Saturday, July 13, 2024

Louisiana health officials get pay bumps with creation of surgeon general’s post

by BIZ Magazine

BY: JULIE O’DONOGHUE – Louisiana Illuminator

Two of the Louisiana Department of Health’s top officials received large pay increases after Gov. Jeff Landry and state lawmakers created the new surgeon general position last month. The governor’s administration eliminated another high-paying position in the agency to keep its budget in balance.

Landry picked former Congressman Dr. Ralph Abraham, a primary care physician, to serve as Louisiana’s first-ever surgeon general. Abraham will receive the same salary, $260,000 per year, he’s earned as secretary of the state health department over the past six months.

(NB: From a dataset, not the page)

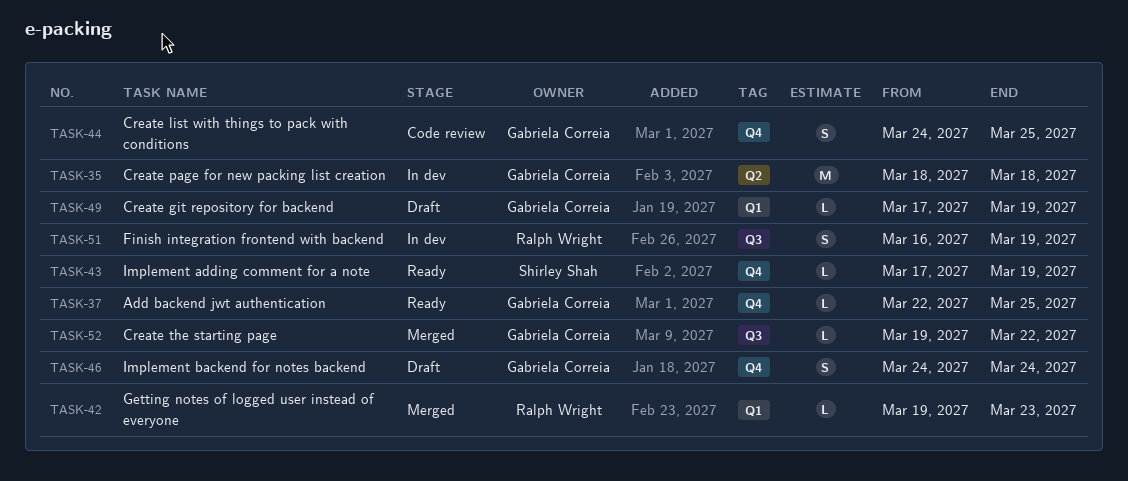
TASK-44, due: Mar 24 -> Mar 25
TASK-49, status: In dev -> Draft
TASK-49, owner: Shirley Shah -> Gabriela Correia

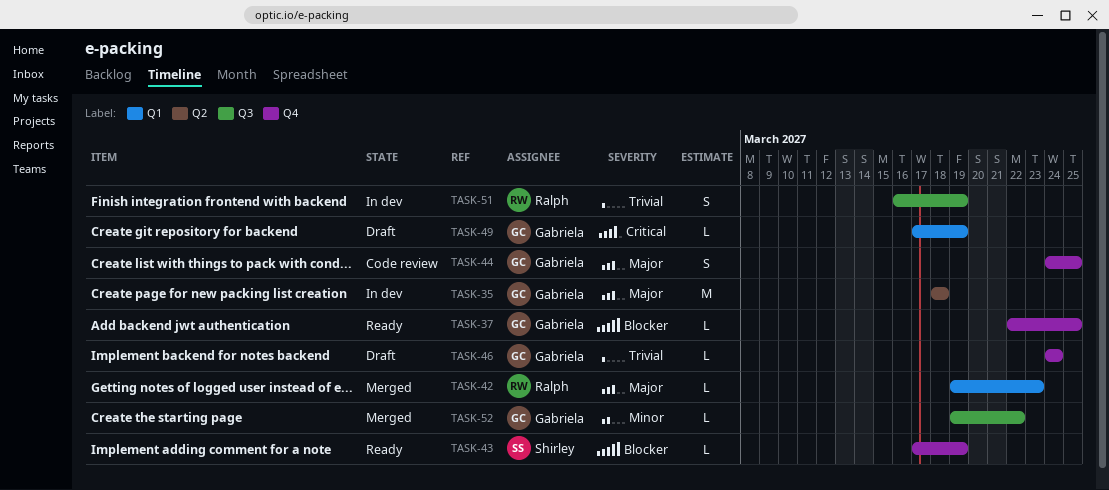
TASK-46, estimate: S -> L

Two of his deputies saw pay hikes after a reshuffling of the agency’s executive team.

Michael Harrington got a $51,000 bump when he went from being undersecretary into Abraham’s old position as secretary. His pay has gone from $189,000 to $240,000 annually, according to Louisiana State Civil Service.

Drew Maranto moved from being Abraham’s chief of staff to replacing Harrington as the health department’s undersecretary. His pay has also gone up $20,000, from $150,000 to $170,00 per year, according to civil service.

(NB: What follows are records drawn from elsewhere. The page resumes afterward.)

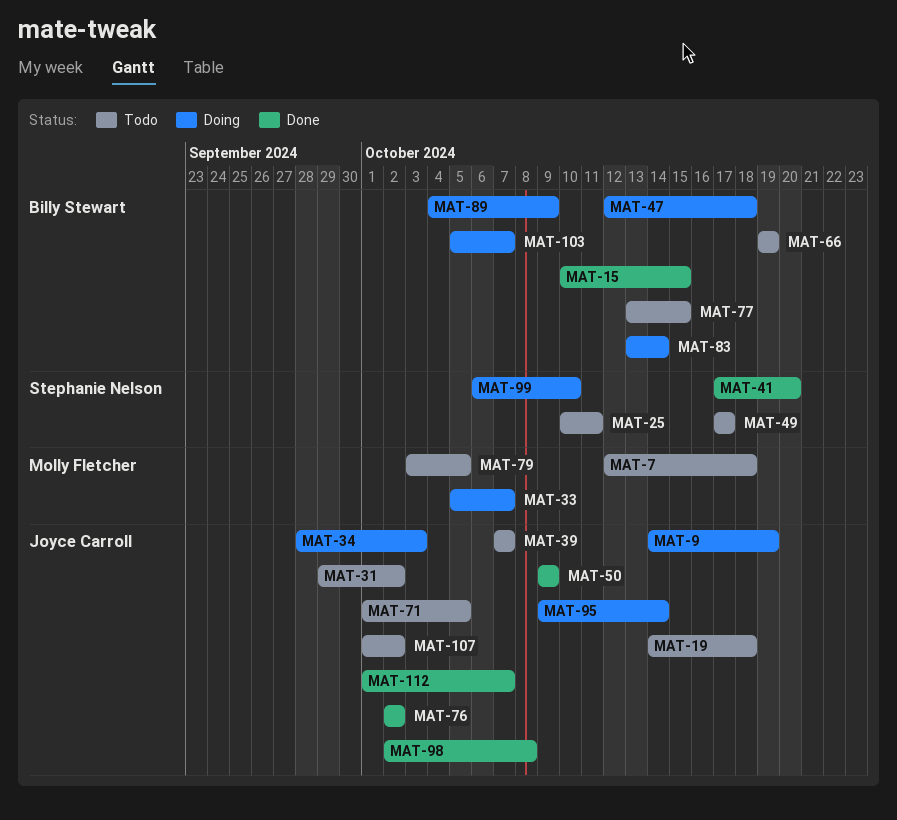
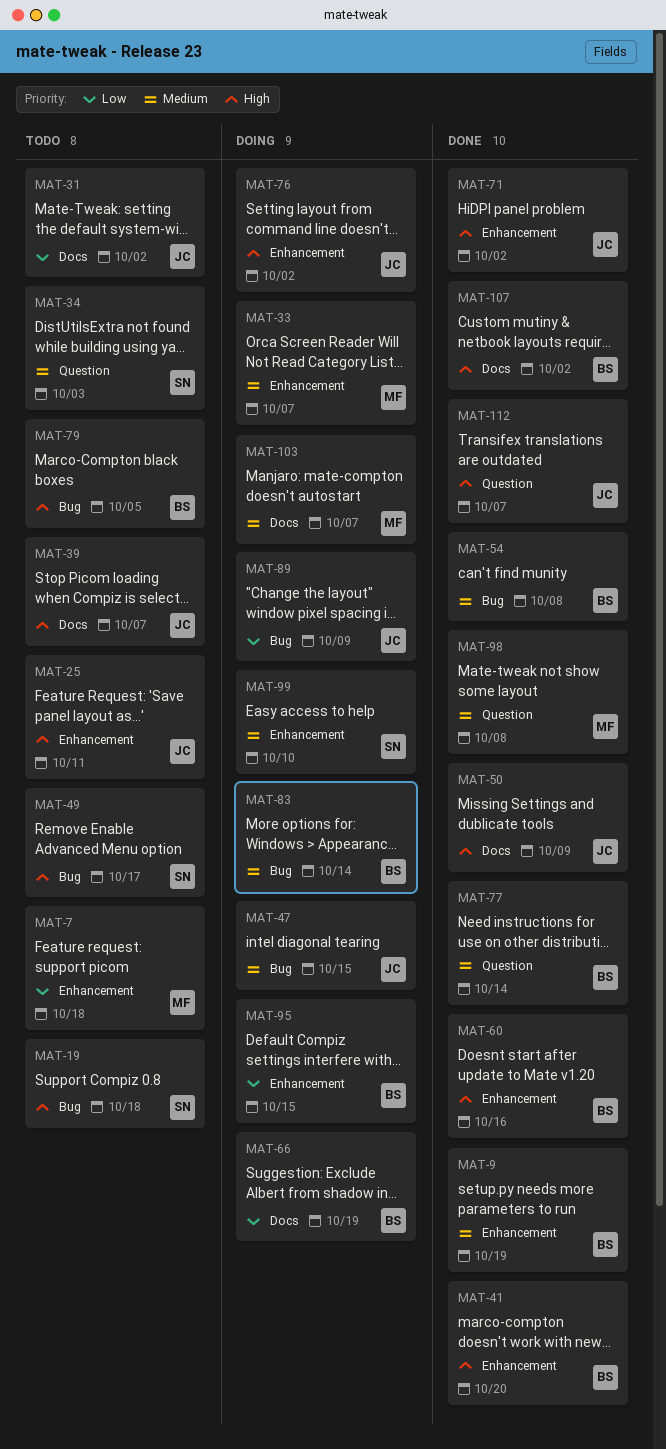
MAT-9, status: Doing -> Done
MAT-9, owner: Joyce Carroll -> Billy Stewart
MAT-15: present -> none
MAT-19, owner: Joyce Carroll -> Stephanie Nelson
MAT-25, owner: Stephanie Nelson -> Joyce Carroll
MAT-34, status: Doing -> Todo
MAT-34, owner: Joyce Carroll -> Stephanie Nelson
MAT-41, owner: Stephanie Nelson -> Billy Stewart
MAT-47, owner: Billy Stewart -> Joyce Carroll
MAT-47, due: Oct 18 -> Oct 15
MAT-54: none -> present
MAT-60: none -> present
MAT-66, status: Todo -> Doing
MAT-71, status: Todo -> Done
MAT-71, due: Oct 5 -> Oct 2
MAT-76, status: Done -> Doing
MAT-77, status: Todo -> Done
MAT-77, due: Oct 15 -> Oct 14
MAT-79, owner: Molly Fletcher -> Billy Stewart
MAT-89, owner: Billy Stewart -> Joyce Carroll
MAT-95, owner: Joyce Carroll -> Billy Stewart
MAT-95, due: Oct 14 -> Oct 15
MAT-98, owner: Joyce Carroll -> Molly Fletcher
MAT-103, owner: Billy Stewart -> Molly Fletcher
MAT-107, status: Todo -> Done
MAT-107, owner: Joyce Carroll -> Billy Stewart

The job title changes are not expected to increase the money spent on salaries in the health department overall. The Landry administration got rid of the state health officer post, a high-paying position that a physician held, and moved those duties under the surgeon general.

Louisiana’s previous state health officer, Dr. Joe Kanter, left the department in February and was making $244,000 annually at the end of last year, according to a state public salary database.
Last week, Landry said the surgeon general and health secretary will be expected to run the health department together. Abraham, as surgeon general, will focus more on public health concerns and medical treatment guidelines. Harrington will manage the state’s health care spending and 8,000 agency employees.

Health care spending accounts for almost half of the state government’s total operating budget annually. Louisiana expects to put $19.7 billion toward health care needs over the next year.